*Extracto proporcionado*:
■ ■ ■
Normalmente, el día de nuestra jura como letrados es cuando mantenemos el


contacto más intenso con dichos valores a cuyo respeto nos comprometemos con
ilusión. Mas tarde, los acontecimientos que jalonarán el desarrollo de nuestra
práctica profesional serán los que nos irán permitiendo la interiorización de esos
valores a través de una actitud comprometida con los mismos y por ende con la
profesión. Sin embargo, como consecuencia de la progresiva adaptación de la
abogacía a los principios de la empresa y la influencia de las normas de mercado
en el desarrollo de nuestra profesión (también llamada "mercantilización"), es un
hecho incuestionable que el sector se está liberalizando a expensas de unas normas
deontológicas cuya incidencia se pretende reducir al máximo por el mercado. Ante
esta tendencia, por otra parte inevitable, se corre el peligro de que el
comportamiento de los abogados, orientados por intereses puramente económicos
pueda relajar la observación de los principios y valores deontológicos de la
abogacía.

Precisamente por este nuevo contexto en el que nos encontramos es por lo que en
todas las instancias, tanto personales (a través de los propios abogados) como
colectivas (universidades, Colegios de Abogados, etc…) debe fomentarse la
vigencia y necesidad de estos valores.
■ ■ ■
*Datos proporcionados*:
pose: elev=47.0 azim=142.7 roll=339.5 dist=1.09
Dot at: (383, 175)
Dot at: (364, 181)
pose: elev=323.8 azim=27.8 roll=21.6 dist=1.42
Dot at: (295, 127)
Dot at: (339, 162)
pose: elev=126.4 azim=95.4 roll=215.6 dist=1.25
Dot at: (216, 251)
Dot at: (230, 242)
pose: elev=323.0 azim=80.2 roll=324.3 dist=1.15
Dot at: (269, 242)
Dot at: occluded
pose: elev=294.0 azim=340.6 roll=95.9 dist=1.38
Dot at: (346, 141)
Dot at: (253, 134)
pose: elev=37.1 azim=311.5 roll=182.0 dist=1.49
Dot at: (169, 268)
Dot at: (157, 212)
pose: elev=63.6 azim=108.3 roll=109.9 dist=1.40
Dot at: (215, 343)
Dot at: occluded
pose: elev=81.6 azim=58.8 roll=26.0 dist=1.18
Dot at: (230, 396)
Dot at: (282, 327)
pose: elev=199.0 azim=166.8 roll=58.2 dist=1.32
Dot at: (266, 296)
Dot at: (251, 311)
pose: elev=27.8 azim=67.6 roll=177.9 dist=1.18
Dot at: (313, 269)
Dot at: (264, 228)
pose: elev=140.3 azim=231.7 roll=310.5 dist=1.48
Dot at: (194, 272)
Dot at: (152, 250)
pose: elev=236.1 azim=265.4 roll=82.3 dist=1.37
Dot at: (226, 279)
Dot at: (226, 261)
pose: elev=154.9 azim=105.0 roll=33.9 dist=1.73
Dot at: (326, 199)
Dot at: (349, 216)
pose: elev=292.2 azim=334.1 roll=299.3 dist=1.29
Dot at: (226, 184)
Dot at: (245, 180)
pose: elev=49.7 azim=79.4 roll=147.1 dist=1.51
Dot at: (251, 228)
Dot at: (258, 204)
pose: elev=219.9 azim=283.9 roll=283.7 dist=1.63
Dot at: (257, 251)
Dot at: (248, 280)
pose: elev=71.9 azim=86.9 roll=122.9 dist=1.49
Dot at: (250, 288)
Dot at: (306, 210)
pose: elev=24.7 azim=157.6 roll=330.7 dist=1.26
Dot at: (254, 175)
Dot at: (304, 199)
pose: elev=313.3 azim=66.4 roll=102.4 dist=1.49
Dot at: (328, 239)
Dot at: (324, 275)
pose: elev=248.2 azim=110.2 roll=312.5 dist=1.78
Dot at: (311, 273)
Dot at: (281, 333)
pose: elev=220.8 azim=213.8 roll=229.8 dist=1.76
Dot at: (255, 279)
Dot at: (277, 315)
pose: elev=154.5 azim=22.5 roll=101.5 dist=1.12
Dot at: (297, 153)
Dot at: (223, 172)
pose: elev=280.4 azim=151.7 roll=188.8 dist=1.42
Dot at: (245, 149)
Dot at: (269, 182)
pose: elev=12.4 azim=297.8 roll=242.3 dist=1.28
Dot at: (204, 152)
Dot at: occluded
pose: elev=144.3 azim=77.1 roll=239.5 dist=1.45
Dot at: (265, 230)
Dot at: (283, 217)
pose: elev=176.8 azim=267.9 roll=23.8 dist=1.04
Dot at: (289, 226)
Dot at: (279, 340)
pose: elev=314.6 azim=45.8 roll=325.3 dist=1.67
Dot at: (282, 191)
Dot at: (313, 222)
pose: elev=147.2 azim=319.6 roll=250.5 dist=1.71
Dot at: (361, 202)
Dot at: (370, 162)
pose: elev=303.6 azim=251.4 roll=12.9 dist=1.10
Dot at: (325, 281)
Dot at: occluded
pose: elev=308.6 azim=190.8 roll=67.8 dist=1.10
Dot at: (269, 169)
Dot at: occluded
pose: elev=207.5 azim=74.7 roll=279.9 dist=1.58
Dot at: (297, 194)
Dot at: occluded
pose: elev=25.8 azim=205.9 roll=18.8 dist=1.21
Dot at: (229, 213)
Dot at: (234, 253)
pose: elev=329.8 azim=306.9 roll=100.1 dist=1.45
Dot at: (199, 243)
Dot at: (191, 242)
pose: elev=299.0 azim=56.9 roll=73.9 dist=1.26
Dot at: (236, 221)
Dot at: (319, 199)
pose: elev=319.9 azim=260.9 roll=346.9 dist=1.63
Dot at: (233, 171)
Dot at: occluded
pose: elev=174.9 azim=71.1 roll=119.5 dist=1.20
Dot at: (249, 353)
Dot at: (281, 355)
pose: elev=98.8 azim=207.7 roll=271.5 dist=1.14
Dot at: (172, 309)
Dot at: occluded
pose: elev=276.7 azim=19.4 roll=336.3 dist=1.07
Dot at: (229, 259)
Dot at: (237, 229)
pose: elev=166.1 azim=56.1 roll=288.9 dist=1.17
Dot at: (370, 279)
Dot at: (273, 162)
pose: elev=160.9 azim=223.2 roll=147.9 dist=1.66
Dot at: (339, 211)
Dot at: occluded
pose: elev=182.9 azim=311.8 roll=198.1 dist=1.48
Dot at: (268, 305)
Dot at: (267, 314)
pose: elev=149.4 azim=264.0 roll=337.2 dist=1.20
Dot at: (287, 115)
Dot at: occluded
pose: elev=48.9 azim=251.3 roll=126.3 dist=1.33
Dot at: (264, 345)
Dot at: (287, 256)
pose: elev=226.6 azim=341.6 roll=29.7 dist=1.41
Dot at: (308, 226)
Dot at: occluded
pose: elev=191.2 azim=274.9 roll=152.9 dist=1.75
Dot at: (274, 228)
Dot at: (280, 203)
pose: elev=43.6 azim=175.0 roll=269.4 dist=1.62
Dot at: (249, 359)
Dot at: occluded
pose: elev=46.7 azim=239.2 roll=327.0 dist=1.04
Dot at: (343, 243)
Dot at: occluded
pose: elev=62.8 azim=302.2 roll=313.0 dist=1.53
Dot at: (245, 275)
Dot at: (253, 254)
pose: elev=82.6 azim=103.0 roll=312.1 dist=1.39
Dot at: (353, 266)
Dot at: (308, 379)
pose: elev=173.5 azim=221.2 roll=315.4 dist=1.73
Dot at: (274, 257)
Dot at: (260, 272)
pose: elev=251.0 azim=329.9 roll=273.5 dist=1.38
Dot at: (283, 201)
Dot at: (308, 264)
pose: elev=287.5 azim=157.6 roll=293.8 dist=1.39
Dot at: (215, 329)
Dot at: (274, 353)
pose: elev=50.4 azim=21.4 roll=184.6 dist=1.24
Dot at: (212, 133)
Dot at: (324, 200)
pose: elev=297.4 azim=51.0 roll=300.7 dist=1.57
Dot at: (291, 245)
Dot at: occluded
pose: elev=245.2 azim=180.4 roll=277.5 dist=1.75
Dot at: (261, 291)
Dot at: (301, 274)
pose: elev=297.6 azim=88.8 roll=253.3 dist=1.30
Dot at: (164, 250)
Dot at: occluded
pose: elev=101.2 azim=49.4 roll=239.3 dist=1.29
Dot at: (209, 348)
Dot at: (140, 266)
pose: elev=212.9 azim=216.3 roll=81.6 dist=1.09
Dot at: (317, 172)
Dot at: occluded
■ ■ ■
Escribe la continuación del texto sobre la deontología de la abogacía a partir de su última oración. Los registros no tienen ninguna relación con el texto sobre la deontología de la abogacía.

Como veíamos en el preámbulo del Código Deontológico, la honradez es uno de los
valores que estructuran nuestro comportamiento profesional, virtud ésta que para
el abogado significa comportarse con integridad, apegado a la realidad y en función
de la verdad. Por ello, el buen abogado, es realista y objetivo en su asesoramiento y
no ocultará jamás la verdad a su cliente, a quien informará con realismo con el fin
de no crear falsas expectativas. De esta forma, siendo honesto, se ganará la
confianza y el respeto necesario para actuar con independencia en el ejercicio
profesional.

En nuestra actividad profesional, la honradez adquiere especial importancia en las


relaciones con los distintos operadores jurídicos, pero muy especialmente en los
siguientes supuestos en los que interactúa con el cliente:

A la hora de tomar la decisión de aceptar un encargo, informando al cliente con


absoluta veracidad sobre las posibilidades de éxito del asunto, sin mas
sometimiento que a las reglas de su profesión y los dictados de su experiencia,
quedando excluido cualquier comportamiento que, poniendo por encima nuestros
intereses sobre los del cliente, lo llevemos a un escenario perjudicial.

– Igualmente, en dicha fase del encargo, el abogado, ante la duda en conciencia de


que el cliente pretende que el abogado lleve a cabo una defensa poco ética o
contraria a las normas deontológicas de la profesión, deberá, bien disuadirlo y
aceptar la línea de defensa del letrado o, en caso contrario, no aceptarlo.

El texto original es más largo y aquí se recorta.